Quoted text:

The metal-organic framework may have a one-dimensional porous structure (at least prior to functionalization). Luminescent moieties residing in the pores of such a one-dimensional porous metal-organic framework are highly ordered. The metal organic framework host can give rise to second-harmonic generation (also known as frequency doubling). In accordance with this phenomenon, a material is capable of generating photons with twice the frequency (half the wavelength) of incident photons. The metal-organic framework may also have a two-dimensional porous structure or a three-dimensional porous structure (at least prior to functionalization).

The light-emitting module of the invention may comprise an electroluminescent compound wherein a luminescent moiety is be grafted to a free coordination site within a metallic structural unit of the metal-organic framework. When the metal-organic framework comprises metallic structural units with one or more free coordination sites, these free coordination sites can be occupied by a luminescent moiety.

The light-emitting module of the invention may comprise an electroluminescent compound that is based on abundant elements which are not (or hardly) harmful for the environment, or poisonous. The electroluminescent compound may substantially consist of elements selected from the group consisting of hydrogen, oxygen, carbon, aluminium, and phosphorus.

The light-emitting module of the invention may comprise a light-emitting layer that is formed from a blend of the electroluminescent compound with a matrix material, wherein the metal-organic framework is embedded as particles in the matrix material.

Preferably, the matrix material is at least a partially transparent material. Depending on the intended application, the matrix material may comprise one or more compounds selected from the group consisting of polymers (such as electrically conductive polymers or electrically non-conductive polymers), amalgamate pastes, and liquid electrolytes.

The matrix material may comprise one or more electrically conductive polymers. Many different electrically conductive polymers are known in the art, for example polythiophenes, polyanilines, polycarbazoles, polypyrroles, and substituted derivatives thereof. As specific examples can be mentioned poly(3-butylthiophene-2,5-diyl (optionally with a phosphor-based dopant), poly(thiophene-2,5-diyl) which may optionally be bromine terminated, poly(3,4-ethylenedioxythiophene)-polystyrenesulphonate), poly(p-phenylene vinylene), polyaniline doped with BF₃, polyphenylene sulphide, conductive nylon, polyester urethane, and polyether urethane.

Given entries:
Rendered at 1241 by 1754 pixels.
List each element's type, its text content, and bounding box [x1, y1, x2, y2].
--
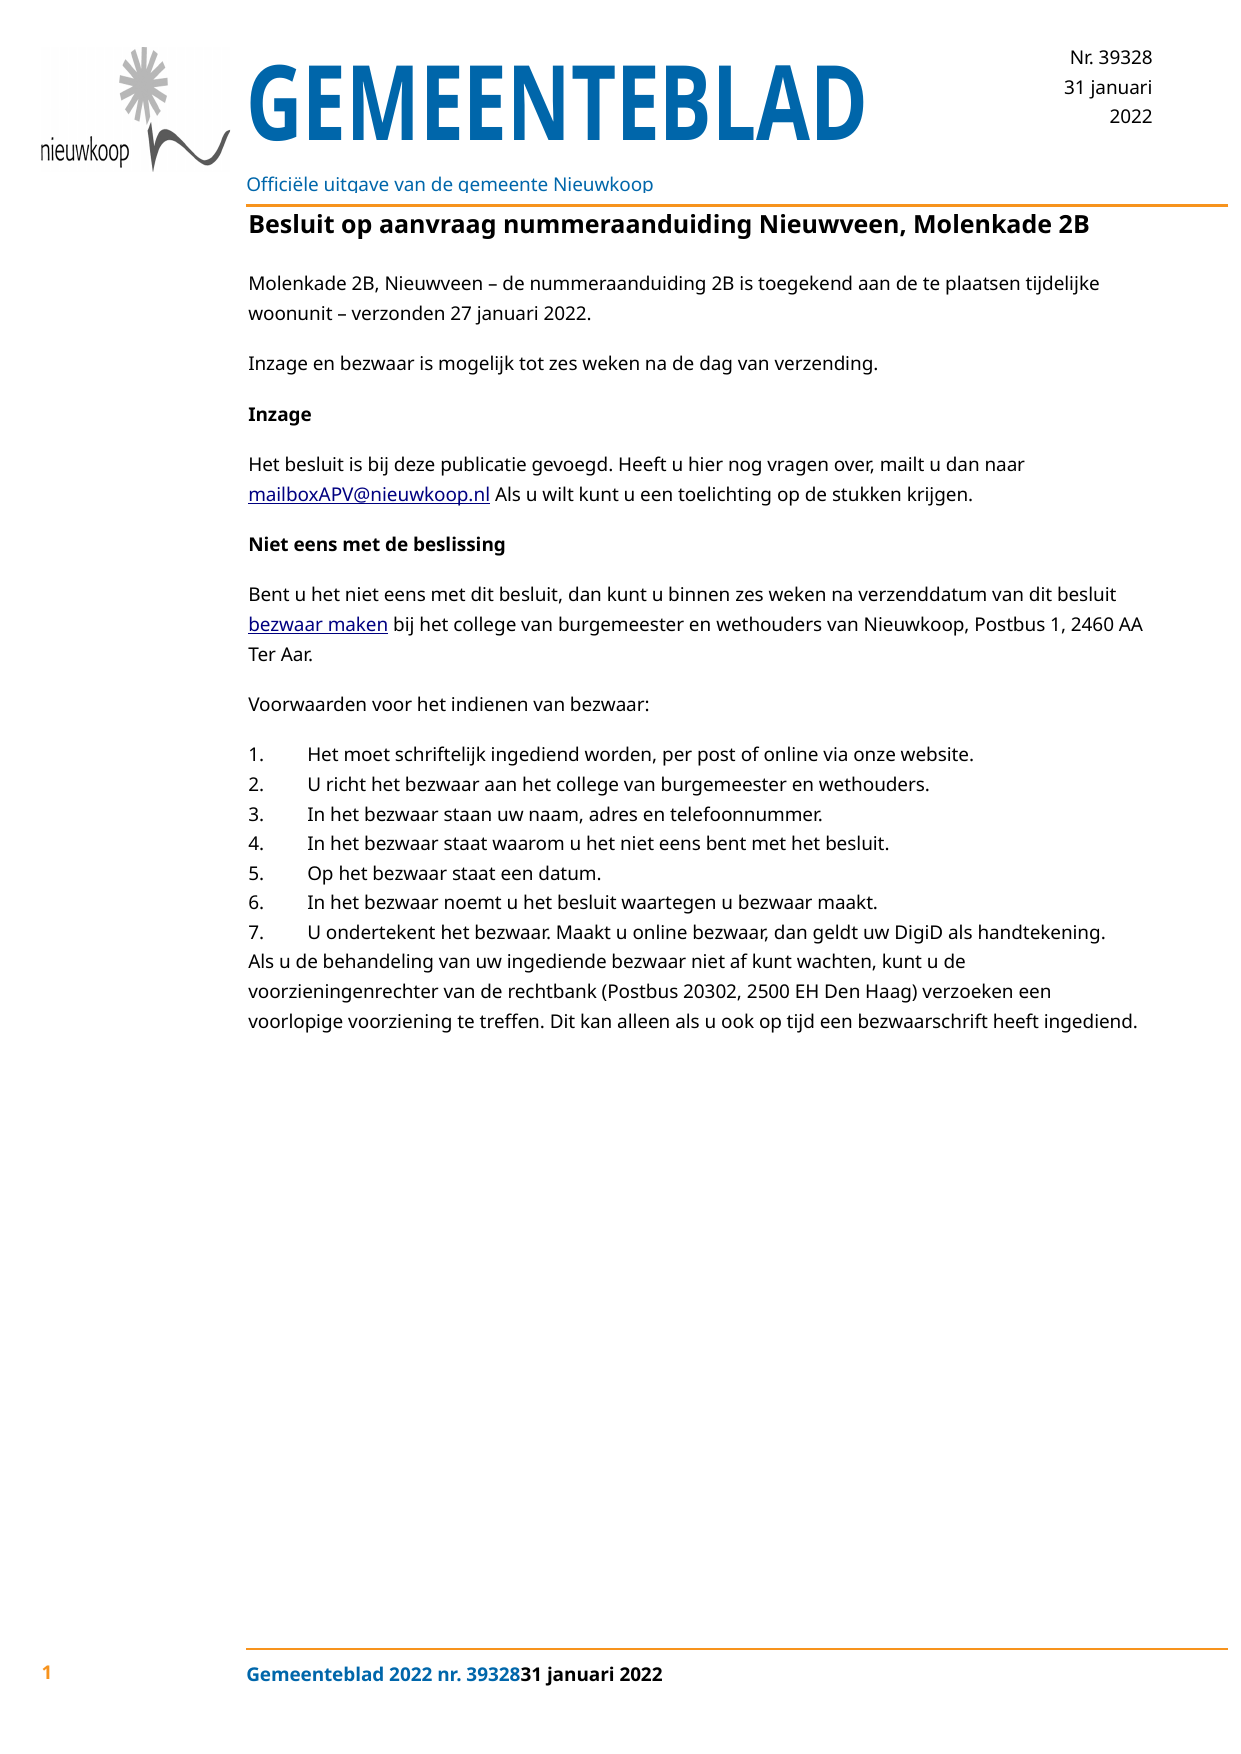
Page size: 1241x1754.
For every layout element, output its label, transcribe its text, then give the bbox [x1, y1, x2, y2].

Task statement: Rewrite the metal-organic framework text from "Preferably, the matrix" up to and including "and liquid electrolytes.", changing "amalgamate pastes" to "conductive pastes".

Output for this task:
Preferably, the matrix material is at least a partially transparent material. Depending on the intended application, the matrix material may comprise one or more compounds selected from the group consisting of polymers (such as electrically conductive polymers or electrically non-conductive polymers), conductive pastes, and liquid electrolytes.